- _What the exercise asks_
Every line in the data below from the one containing "Furniture Motion Hardware" down to the one containing "Quick links", both included, must be retyped exactly; no other line is to appear.
═══ Data supplied
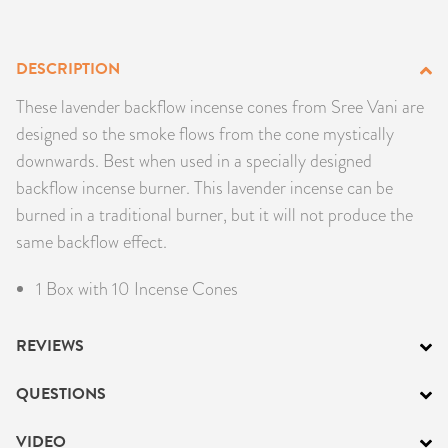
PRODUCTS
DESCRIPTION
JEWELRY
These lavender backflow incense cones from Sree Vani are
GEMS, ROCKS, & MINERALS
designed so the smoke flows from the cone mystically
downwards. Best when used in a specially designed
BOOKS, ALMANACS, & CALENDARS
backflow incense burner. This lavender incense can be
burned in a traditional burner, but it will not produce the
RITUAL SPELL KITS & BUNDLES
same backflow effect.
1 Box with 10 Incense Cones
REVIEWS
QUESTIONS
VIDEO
══════
═══ Data supplied
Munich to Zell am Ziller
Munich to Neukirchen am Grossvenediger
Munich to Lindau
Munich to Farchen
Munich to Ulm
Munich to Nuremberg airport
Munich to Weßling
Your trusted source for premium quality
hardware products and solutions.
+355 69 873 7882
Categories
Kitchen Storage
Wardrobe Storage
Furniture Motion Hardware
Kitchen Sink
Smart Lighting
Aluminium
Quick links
══════
- _Output below_
Furniture Motion Hardware
Kitchen Sink
Smart Lighting
Aluminium
Quick links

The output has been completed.